● Data to use
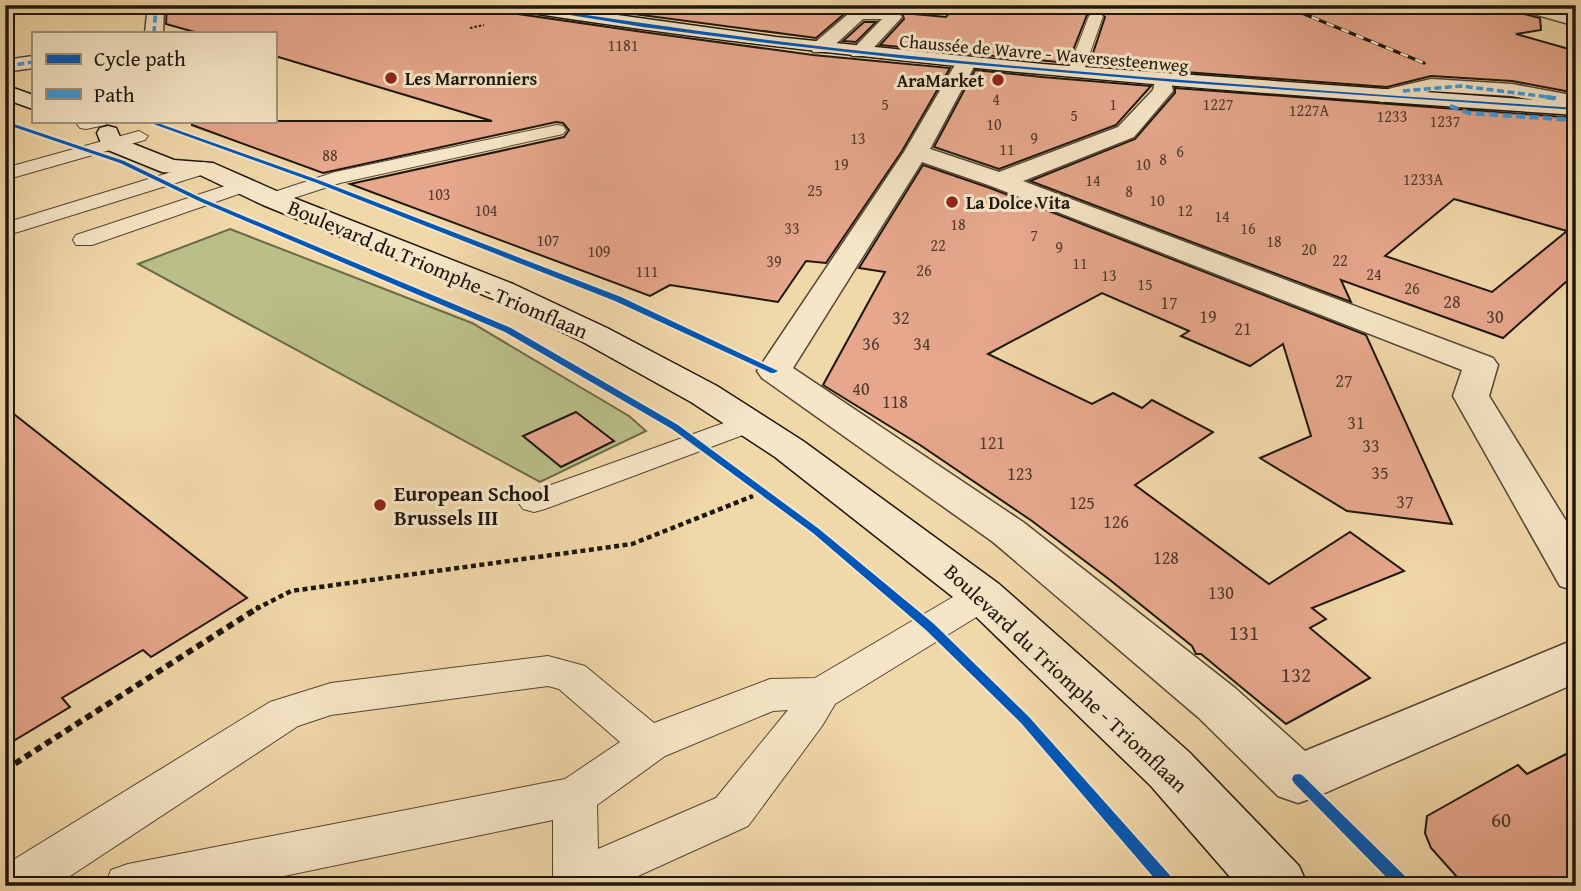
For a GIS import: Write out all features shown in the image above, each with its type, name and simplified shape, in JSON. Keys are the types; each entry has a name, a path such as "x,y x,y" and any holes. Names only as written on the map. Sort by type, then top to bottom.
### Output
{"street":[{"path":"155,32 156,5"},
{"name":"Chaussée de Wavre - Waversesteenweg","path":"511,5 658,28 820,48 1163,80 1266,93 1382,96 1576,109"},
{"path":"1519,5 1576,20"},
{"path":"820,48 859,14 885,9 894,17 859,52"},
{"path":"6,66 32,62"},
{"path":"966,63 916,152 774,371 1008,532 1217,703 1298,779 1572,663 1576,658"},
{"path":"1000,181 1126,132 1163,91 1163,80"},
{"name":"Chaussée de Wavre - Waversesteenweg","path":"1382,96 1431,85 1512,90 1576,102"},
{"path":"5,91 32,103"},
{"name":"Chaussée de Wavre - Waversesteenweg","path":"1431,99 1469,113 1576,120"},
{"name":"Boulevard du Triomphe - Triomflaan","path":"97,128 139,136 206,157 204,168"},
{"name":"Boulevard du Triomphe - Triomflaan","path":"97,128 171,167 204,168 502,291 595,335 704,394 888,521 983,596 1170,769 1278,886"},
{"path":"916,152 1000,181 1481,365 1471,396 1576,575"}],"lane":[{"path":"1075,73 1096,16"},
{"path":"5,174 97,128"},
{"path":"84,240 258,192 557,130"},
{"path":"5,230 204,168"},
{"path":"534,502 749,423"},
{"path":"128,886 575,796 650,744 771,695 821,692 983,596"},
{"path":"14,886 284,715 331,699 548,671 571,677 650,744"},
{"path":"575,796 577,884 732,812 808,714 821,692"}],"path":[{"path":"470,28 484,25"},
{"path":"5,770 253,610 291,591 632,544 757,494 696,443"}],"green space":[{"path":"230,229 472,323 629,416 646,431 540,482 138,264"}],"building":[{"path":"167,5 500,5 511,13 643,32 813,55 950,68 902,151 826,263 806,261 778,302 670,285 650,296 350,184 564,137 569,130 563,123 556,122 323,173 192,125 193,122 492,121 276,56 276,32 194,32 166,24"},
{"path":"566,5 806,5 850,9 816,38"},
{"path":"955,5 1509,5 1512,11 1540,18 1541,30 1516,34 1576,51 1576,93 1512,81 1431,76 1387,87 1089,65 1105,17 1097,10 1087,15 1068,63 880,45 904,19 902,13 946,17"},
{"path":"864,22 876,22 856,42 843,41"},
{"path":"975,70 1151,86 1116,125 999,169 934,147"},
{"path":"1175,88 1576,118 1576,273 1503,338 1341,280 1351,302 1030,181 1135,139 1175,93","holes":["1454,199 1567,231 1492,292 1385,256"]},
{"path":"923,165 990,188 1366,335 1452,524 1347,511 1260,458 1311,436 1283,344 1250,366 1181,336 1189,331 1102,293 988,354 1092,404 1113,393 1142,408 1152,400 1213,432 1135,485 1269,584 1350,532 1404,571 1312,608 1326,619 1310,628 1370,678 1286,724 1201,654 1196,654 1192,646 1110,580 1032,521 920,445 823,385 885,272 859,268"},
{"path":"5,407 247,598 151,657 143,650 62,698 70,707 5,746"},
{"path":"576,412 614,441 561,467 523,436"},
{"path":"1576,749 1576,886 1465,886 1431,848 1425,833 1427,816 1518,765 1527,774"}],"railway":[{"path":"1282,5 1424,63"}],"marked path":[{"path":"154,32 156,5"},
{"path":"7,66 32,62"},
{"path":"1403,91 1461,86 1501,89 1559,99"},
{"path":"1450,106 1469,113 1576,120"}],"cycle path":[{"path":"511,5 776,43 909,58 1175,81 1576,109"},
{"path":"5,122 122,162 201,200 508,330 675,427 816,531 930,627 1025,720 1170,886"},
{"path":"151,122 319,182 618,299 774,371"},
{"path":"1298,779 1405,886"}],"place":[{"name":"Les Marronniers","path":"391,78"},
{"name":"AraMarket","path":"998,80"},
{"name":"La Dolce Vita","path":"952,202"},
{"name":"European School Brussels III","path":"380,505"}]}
---
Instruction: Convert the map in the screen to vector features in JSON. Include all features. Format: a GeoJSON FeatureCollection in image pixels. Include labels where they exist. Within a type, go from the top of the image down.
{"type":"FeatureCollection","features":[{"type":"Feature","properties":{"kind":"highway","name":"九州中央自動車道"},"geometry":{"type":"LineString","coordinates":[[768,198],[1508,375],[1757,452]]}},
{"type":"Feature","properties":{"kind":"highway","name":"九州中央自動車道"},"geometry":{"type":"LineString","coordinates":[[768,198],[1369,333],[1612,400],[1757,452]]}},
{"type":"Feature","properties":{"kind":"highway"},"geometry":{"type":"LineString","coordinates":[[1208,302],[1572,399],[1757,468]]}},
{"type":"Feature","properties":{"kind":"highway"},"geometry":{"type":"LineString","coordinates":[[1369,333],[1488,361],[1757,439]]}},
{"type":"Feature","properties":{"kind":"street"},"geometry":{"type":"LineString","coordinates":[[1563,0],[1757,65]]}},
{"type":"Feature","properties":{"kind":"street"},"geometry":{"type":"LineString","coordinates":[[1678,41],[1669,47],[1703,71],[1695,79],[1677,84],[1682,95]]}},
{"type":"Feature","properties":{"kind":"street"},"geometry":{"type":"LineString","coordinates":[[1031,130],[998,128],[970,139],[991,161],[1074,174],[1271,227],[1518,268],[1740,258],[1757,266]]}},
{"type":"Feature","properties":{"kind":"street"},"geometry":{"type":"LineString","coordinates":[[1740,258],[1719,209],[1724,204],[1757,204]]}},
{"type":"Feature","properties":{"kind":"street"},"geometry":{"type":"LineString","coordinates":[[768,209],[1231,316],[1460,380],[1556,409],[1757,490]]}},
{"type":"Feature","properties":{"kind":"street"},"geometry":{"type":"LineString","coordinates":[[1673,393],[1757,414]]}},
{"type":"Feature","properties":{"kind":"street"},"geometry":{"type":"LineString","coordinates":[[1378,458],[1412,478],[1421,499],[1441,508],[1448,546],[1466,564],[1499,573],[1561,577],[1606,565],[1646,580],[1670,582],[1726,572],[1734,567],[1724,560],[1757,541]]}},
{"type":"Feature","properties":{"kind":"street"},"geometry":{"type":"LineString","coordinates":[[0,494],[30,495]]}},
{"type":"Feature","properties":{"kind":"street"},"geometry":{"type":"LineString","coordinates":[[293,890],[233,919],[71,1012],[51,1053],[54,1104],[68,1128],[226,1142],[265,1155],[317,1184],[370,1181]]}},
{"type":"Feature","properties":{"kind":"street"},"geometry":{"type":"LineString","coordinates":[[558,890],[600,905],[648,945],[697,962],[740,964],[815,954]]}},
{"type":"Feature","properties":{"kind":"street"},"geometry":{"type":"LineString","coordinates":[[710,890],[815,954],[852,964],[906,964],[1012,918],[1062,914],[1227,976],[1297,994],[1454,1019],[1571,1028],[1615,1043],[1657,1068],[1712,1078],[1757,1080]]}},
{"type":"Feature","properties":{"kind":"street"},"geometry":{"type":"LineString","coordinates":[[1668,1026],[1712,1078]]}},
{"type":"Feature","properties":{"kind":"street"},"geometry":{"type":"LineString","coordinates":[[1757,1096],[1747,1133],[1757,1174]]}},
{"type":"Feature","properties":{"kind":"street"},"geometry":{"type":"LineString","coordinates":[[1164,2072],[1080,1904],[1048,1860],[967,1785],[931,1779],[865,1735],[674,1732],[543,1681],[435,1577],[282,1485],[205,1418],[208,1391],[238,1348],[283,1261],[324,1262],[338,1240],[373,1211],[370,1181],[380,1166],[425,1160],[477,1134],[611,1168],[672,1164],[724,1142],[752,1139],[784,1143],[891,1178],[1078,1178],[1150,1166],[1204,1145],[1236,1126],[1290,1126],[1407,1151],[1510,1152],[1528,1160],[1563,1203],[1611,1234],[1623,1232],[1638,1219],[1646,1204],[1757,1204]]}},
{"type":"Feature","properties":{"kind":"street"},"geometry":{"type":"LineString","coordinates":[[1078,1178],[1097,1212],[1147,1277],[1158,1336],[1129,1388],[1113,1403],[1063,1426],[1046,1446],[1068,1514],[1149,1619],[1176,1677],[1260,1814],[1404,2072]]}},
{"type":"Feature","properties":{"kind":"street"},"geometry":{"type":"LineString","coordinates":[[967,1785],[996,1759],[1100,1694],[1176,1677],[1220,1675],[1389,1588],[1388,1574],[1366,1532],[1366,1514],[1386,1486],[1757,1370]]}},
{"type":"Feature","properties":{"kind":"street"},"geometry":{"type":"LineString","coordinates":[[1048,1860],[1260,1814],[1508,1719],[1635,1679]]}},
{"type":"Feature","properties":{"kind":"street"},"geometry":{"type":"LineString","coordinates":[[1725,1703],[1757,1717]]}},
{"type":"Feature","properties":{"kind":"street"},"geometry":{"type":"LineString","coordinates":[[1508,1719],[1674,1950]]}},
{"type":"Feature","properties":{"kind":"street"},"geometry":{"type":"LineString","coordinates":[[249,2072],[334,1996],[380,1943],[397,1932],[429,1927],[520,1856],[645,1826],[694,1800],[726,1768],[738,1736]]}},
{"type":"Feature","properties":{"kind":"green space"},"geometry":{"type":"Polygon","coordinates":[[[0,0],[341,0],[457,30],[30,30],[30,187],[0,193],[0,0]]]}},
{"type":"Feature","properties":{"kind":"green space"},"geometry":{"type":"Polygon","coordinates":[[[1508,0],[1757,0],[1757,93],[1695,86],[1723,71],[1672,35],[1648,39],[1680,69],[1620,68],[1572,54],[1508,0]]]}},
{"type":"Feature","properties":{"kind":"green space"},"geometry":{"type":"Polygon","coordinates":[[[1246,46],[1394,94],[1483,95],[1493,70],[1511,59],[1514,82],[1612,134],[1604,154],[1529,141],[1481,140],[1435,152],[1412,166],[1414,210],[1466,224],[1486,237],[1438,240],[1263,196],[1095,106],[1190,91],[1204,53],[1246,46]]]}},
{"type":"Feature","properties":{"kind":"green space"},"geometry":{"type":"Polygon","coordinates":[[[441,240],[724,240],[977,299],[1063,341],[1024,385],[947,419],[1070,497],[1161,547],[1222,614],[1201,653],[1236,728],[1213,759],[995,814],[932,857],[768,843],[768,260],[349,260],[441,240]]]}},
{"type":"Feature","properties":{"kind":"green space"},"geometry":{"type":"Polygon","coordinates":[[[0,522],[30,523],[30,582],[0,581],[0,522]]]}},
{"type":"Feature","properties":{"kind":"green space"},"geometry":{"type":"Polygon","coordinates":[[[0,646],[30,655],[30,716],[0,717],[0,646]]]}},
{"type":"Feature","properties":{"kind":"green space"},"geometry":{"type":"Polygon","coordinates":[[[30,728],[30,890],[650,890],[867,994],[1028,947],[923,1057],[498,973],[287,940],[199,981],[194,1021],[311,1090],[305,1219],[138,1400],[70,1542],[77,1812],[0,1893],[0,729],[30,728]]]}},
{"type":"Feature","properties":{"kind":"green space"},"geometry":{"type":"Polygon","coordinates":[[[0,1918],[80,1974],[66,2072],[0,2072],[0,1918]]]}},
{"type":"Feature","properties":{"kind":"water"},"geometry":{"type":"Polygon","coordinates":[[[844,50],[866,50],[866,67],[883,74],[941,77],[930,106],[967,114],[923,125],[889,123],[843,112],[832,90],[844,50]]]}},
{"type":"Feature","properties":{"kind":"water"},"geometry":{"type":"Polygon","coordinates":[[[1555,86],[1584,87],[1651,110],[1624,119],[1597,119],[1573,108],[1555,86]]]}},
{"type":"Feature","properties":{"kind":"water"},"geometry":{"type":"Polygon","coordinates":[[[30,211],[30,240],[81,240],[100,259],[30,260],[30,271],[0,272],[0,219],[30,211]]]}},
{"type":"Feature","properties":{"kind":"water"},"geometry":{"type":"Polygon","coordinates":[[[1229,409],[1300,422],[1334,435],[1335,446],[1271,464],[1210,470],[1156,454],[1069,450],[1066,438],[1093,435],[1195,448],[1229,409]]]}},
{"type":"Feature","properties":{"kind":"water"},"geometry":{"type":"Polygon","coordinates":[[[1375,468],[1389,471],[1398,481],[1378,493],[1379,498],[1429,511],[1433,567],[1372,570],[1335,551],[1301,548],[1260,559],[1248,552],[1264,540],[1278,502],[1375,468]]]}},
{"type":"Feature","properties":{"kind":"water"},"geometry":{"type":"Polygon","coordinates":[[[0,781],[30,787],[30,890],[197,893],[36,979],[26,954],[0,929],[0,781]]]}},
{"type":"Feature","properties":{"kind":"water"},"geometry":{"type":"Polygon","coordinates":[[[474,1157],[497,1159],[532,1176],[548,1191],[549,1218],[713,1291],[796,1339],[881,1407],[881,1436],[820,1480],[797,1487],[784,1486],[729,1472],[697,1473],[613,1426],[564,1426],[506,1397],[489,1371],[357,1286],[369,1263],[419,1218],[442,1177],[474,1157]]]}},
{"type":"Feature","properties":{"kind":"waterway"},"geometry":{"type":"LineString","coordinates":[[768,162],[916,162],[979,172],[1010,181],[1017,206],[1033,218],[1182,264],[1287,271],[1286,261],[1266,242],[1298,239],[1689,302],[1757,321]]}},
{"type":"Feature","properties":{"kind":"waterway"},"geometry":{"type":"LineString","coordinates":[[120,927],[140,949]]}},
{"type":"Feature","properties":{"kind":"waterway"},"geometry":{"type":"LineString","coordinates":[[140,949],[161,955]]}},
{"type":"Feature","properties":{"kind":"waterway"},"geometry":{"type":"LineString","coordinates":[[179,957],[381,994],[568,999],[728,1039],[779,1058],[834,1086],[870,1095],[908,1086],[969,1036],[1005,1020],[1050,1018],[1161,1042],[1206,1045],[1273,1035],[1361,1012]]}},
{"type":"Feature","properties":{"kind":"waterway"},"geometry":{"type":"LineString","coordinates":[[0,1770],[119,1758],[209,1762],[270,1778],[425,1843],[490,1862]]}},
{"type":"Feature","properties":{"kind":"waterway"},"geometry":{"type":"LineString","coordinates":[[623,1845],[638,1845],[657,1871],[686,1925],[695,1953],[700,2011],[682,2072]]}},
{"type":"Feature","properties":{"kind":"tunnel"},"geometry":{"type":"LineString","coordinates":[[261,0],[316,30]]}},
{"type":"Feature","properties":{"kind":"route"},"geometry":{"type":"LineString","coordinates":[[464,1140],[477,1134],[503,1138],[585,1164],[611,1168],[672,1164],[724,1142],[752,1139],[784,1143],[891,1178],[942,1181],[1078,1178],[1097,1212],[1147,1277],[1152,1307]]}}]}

● Exercise details
Count up every line above that has the word "Wavre" in it; answer with the number alone.

● Answer section
3